One day I’ll be dead. The thought swirled by on a summer’s evening in Crete. There was cold beer at my elbow and my sandalled feet were up against the trunk of a pine. A book lay open in my hands but I wasn’t reading. I was noticing colours: the bark running blue-grey to rust, the red geranium. I was noticing insects and animals: the tiny green bug on my forearm, the microscopic orange thing that dropped on to the book, no bigger than a full stop, the ginger cat stretching in the shade. The air was filled with the din of cicadas and Mediterranean scents. I sipped my beer and savoured the moment.

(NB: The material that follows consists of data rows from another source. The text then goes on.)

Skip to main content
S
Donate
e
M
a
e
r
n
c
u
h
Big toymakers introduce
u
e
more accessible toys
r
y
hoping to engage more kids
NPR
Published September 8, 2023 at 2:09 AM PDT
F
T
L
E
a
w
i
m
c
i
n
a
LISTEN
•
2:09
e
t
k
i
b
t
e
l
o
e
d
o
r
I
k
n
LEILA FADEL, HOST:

The open book was Nicholas Humphrey’s Seeing Red: A Study in Consciousness. I’d stopped reading by the second page, derailed by Joe King’s email. Joe is 20 years old and severely disabled. He is writing to tell Humphrey of his concern that, when he dies, “this crippled body might be all I have.” Yes, Joe, I’m afraid so. “Do u believe consciousness can survive the death of the brain?” he writes. No, Joe, it can’t. Why kid ourselves? These were my answers, not Humphrey’s. I turned them over as the sun sank. I could imagine Joe’s disappointment. Humphrey would give us his reply in due course, but, for now, he was focusing on the young man’s question because it revealed something important about the nature of consciousness, which is that consciousness matters to us. It matters more than anything. Of course it does. Yet the fact of its mattering so much goes mostly unremarked by scientists and philosophers of mind.

The purpose of Seeing Red was to frame an explanation of “just what the matter is.” The book is based on lectures delivered at Harvard in the spring of 2004. At the start of the first lecture, Humphrey put up a screen of plain red light and informed the audience that he would be spending the next three hours discussing what was going on in their minds as they looked at the screen. Reading the book is supposed to be the next best thing to attending the lectures, an effect aided by the book’s conversational delivery and diagrams of a spiky-haired cartoon chap looking at a red rectangle, head abuzz with thought bubbles.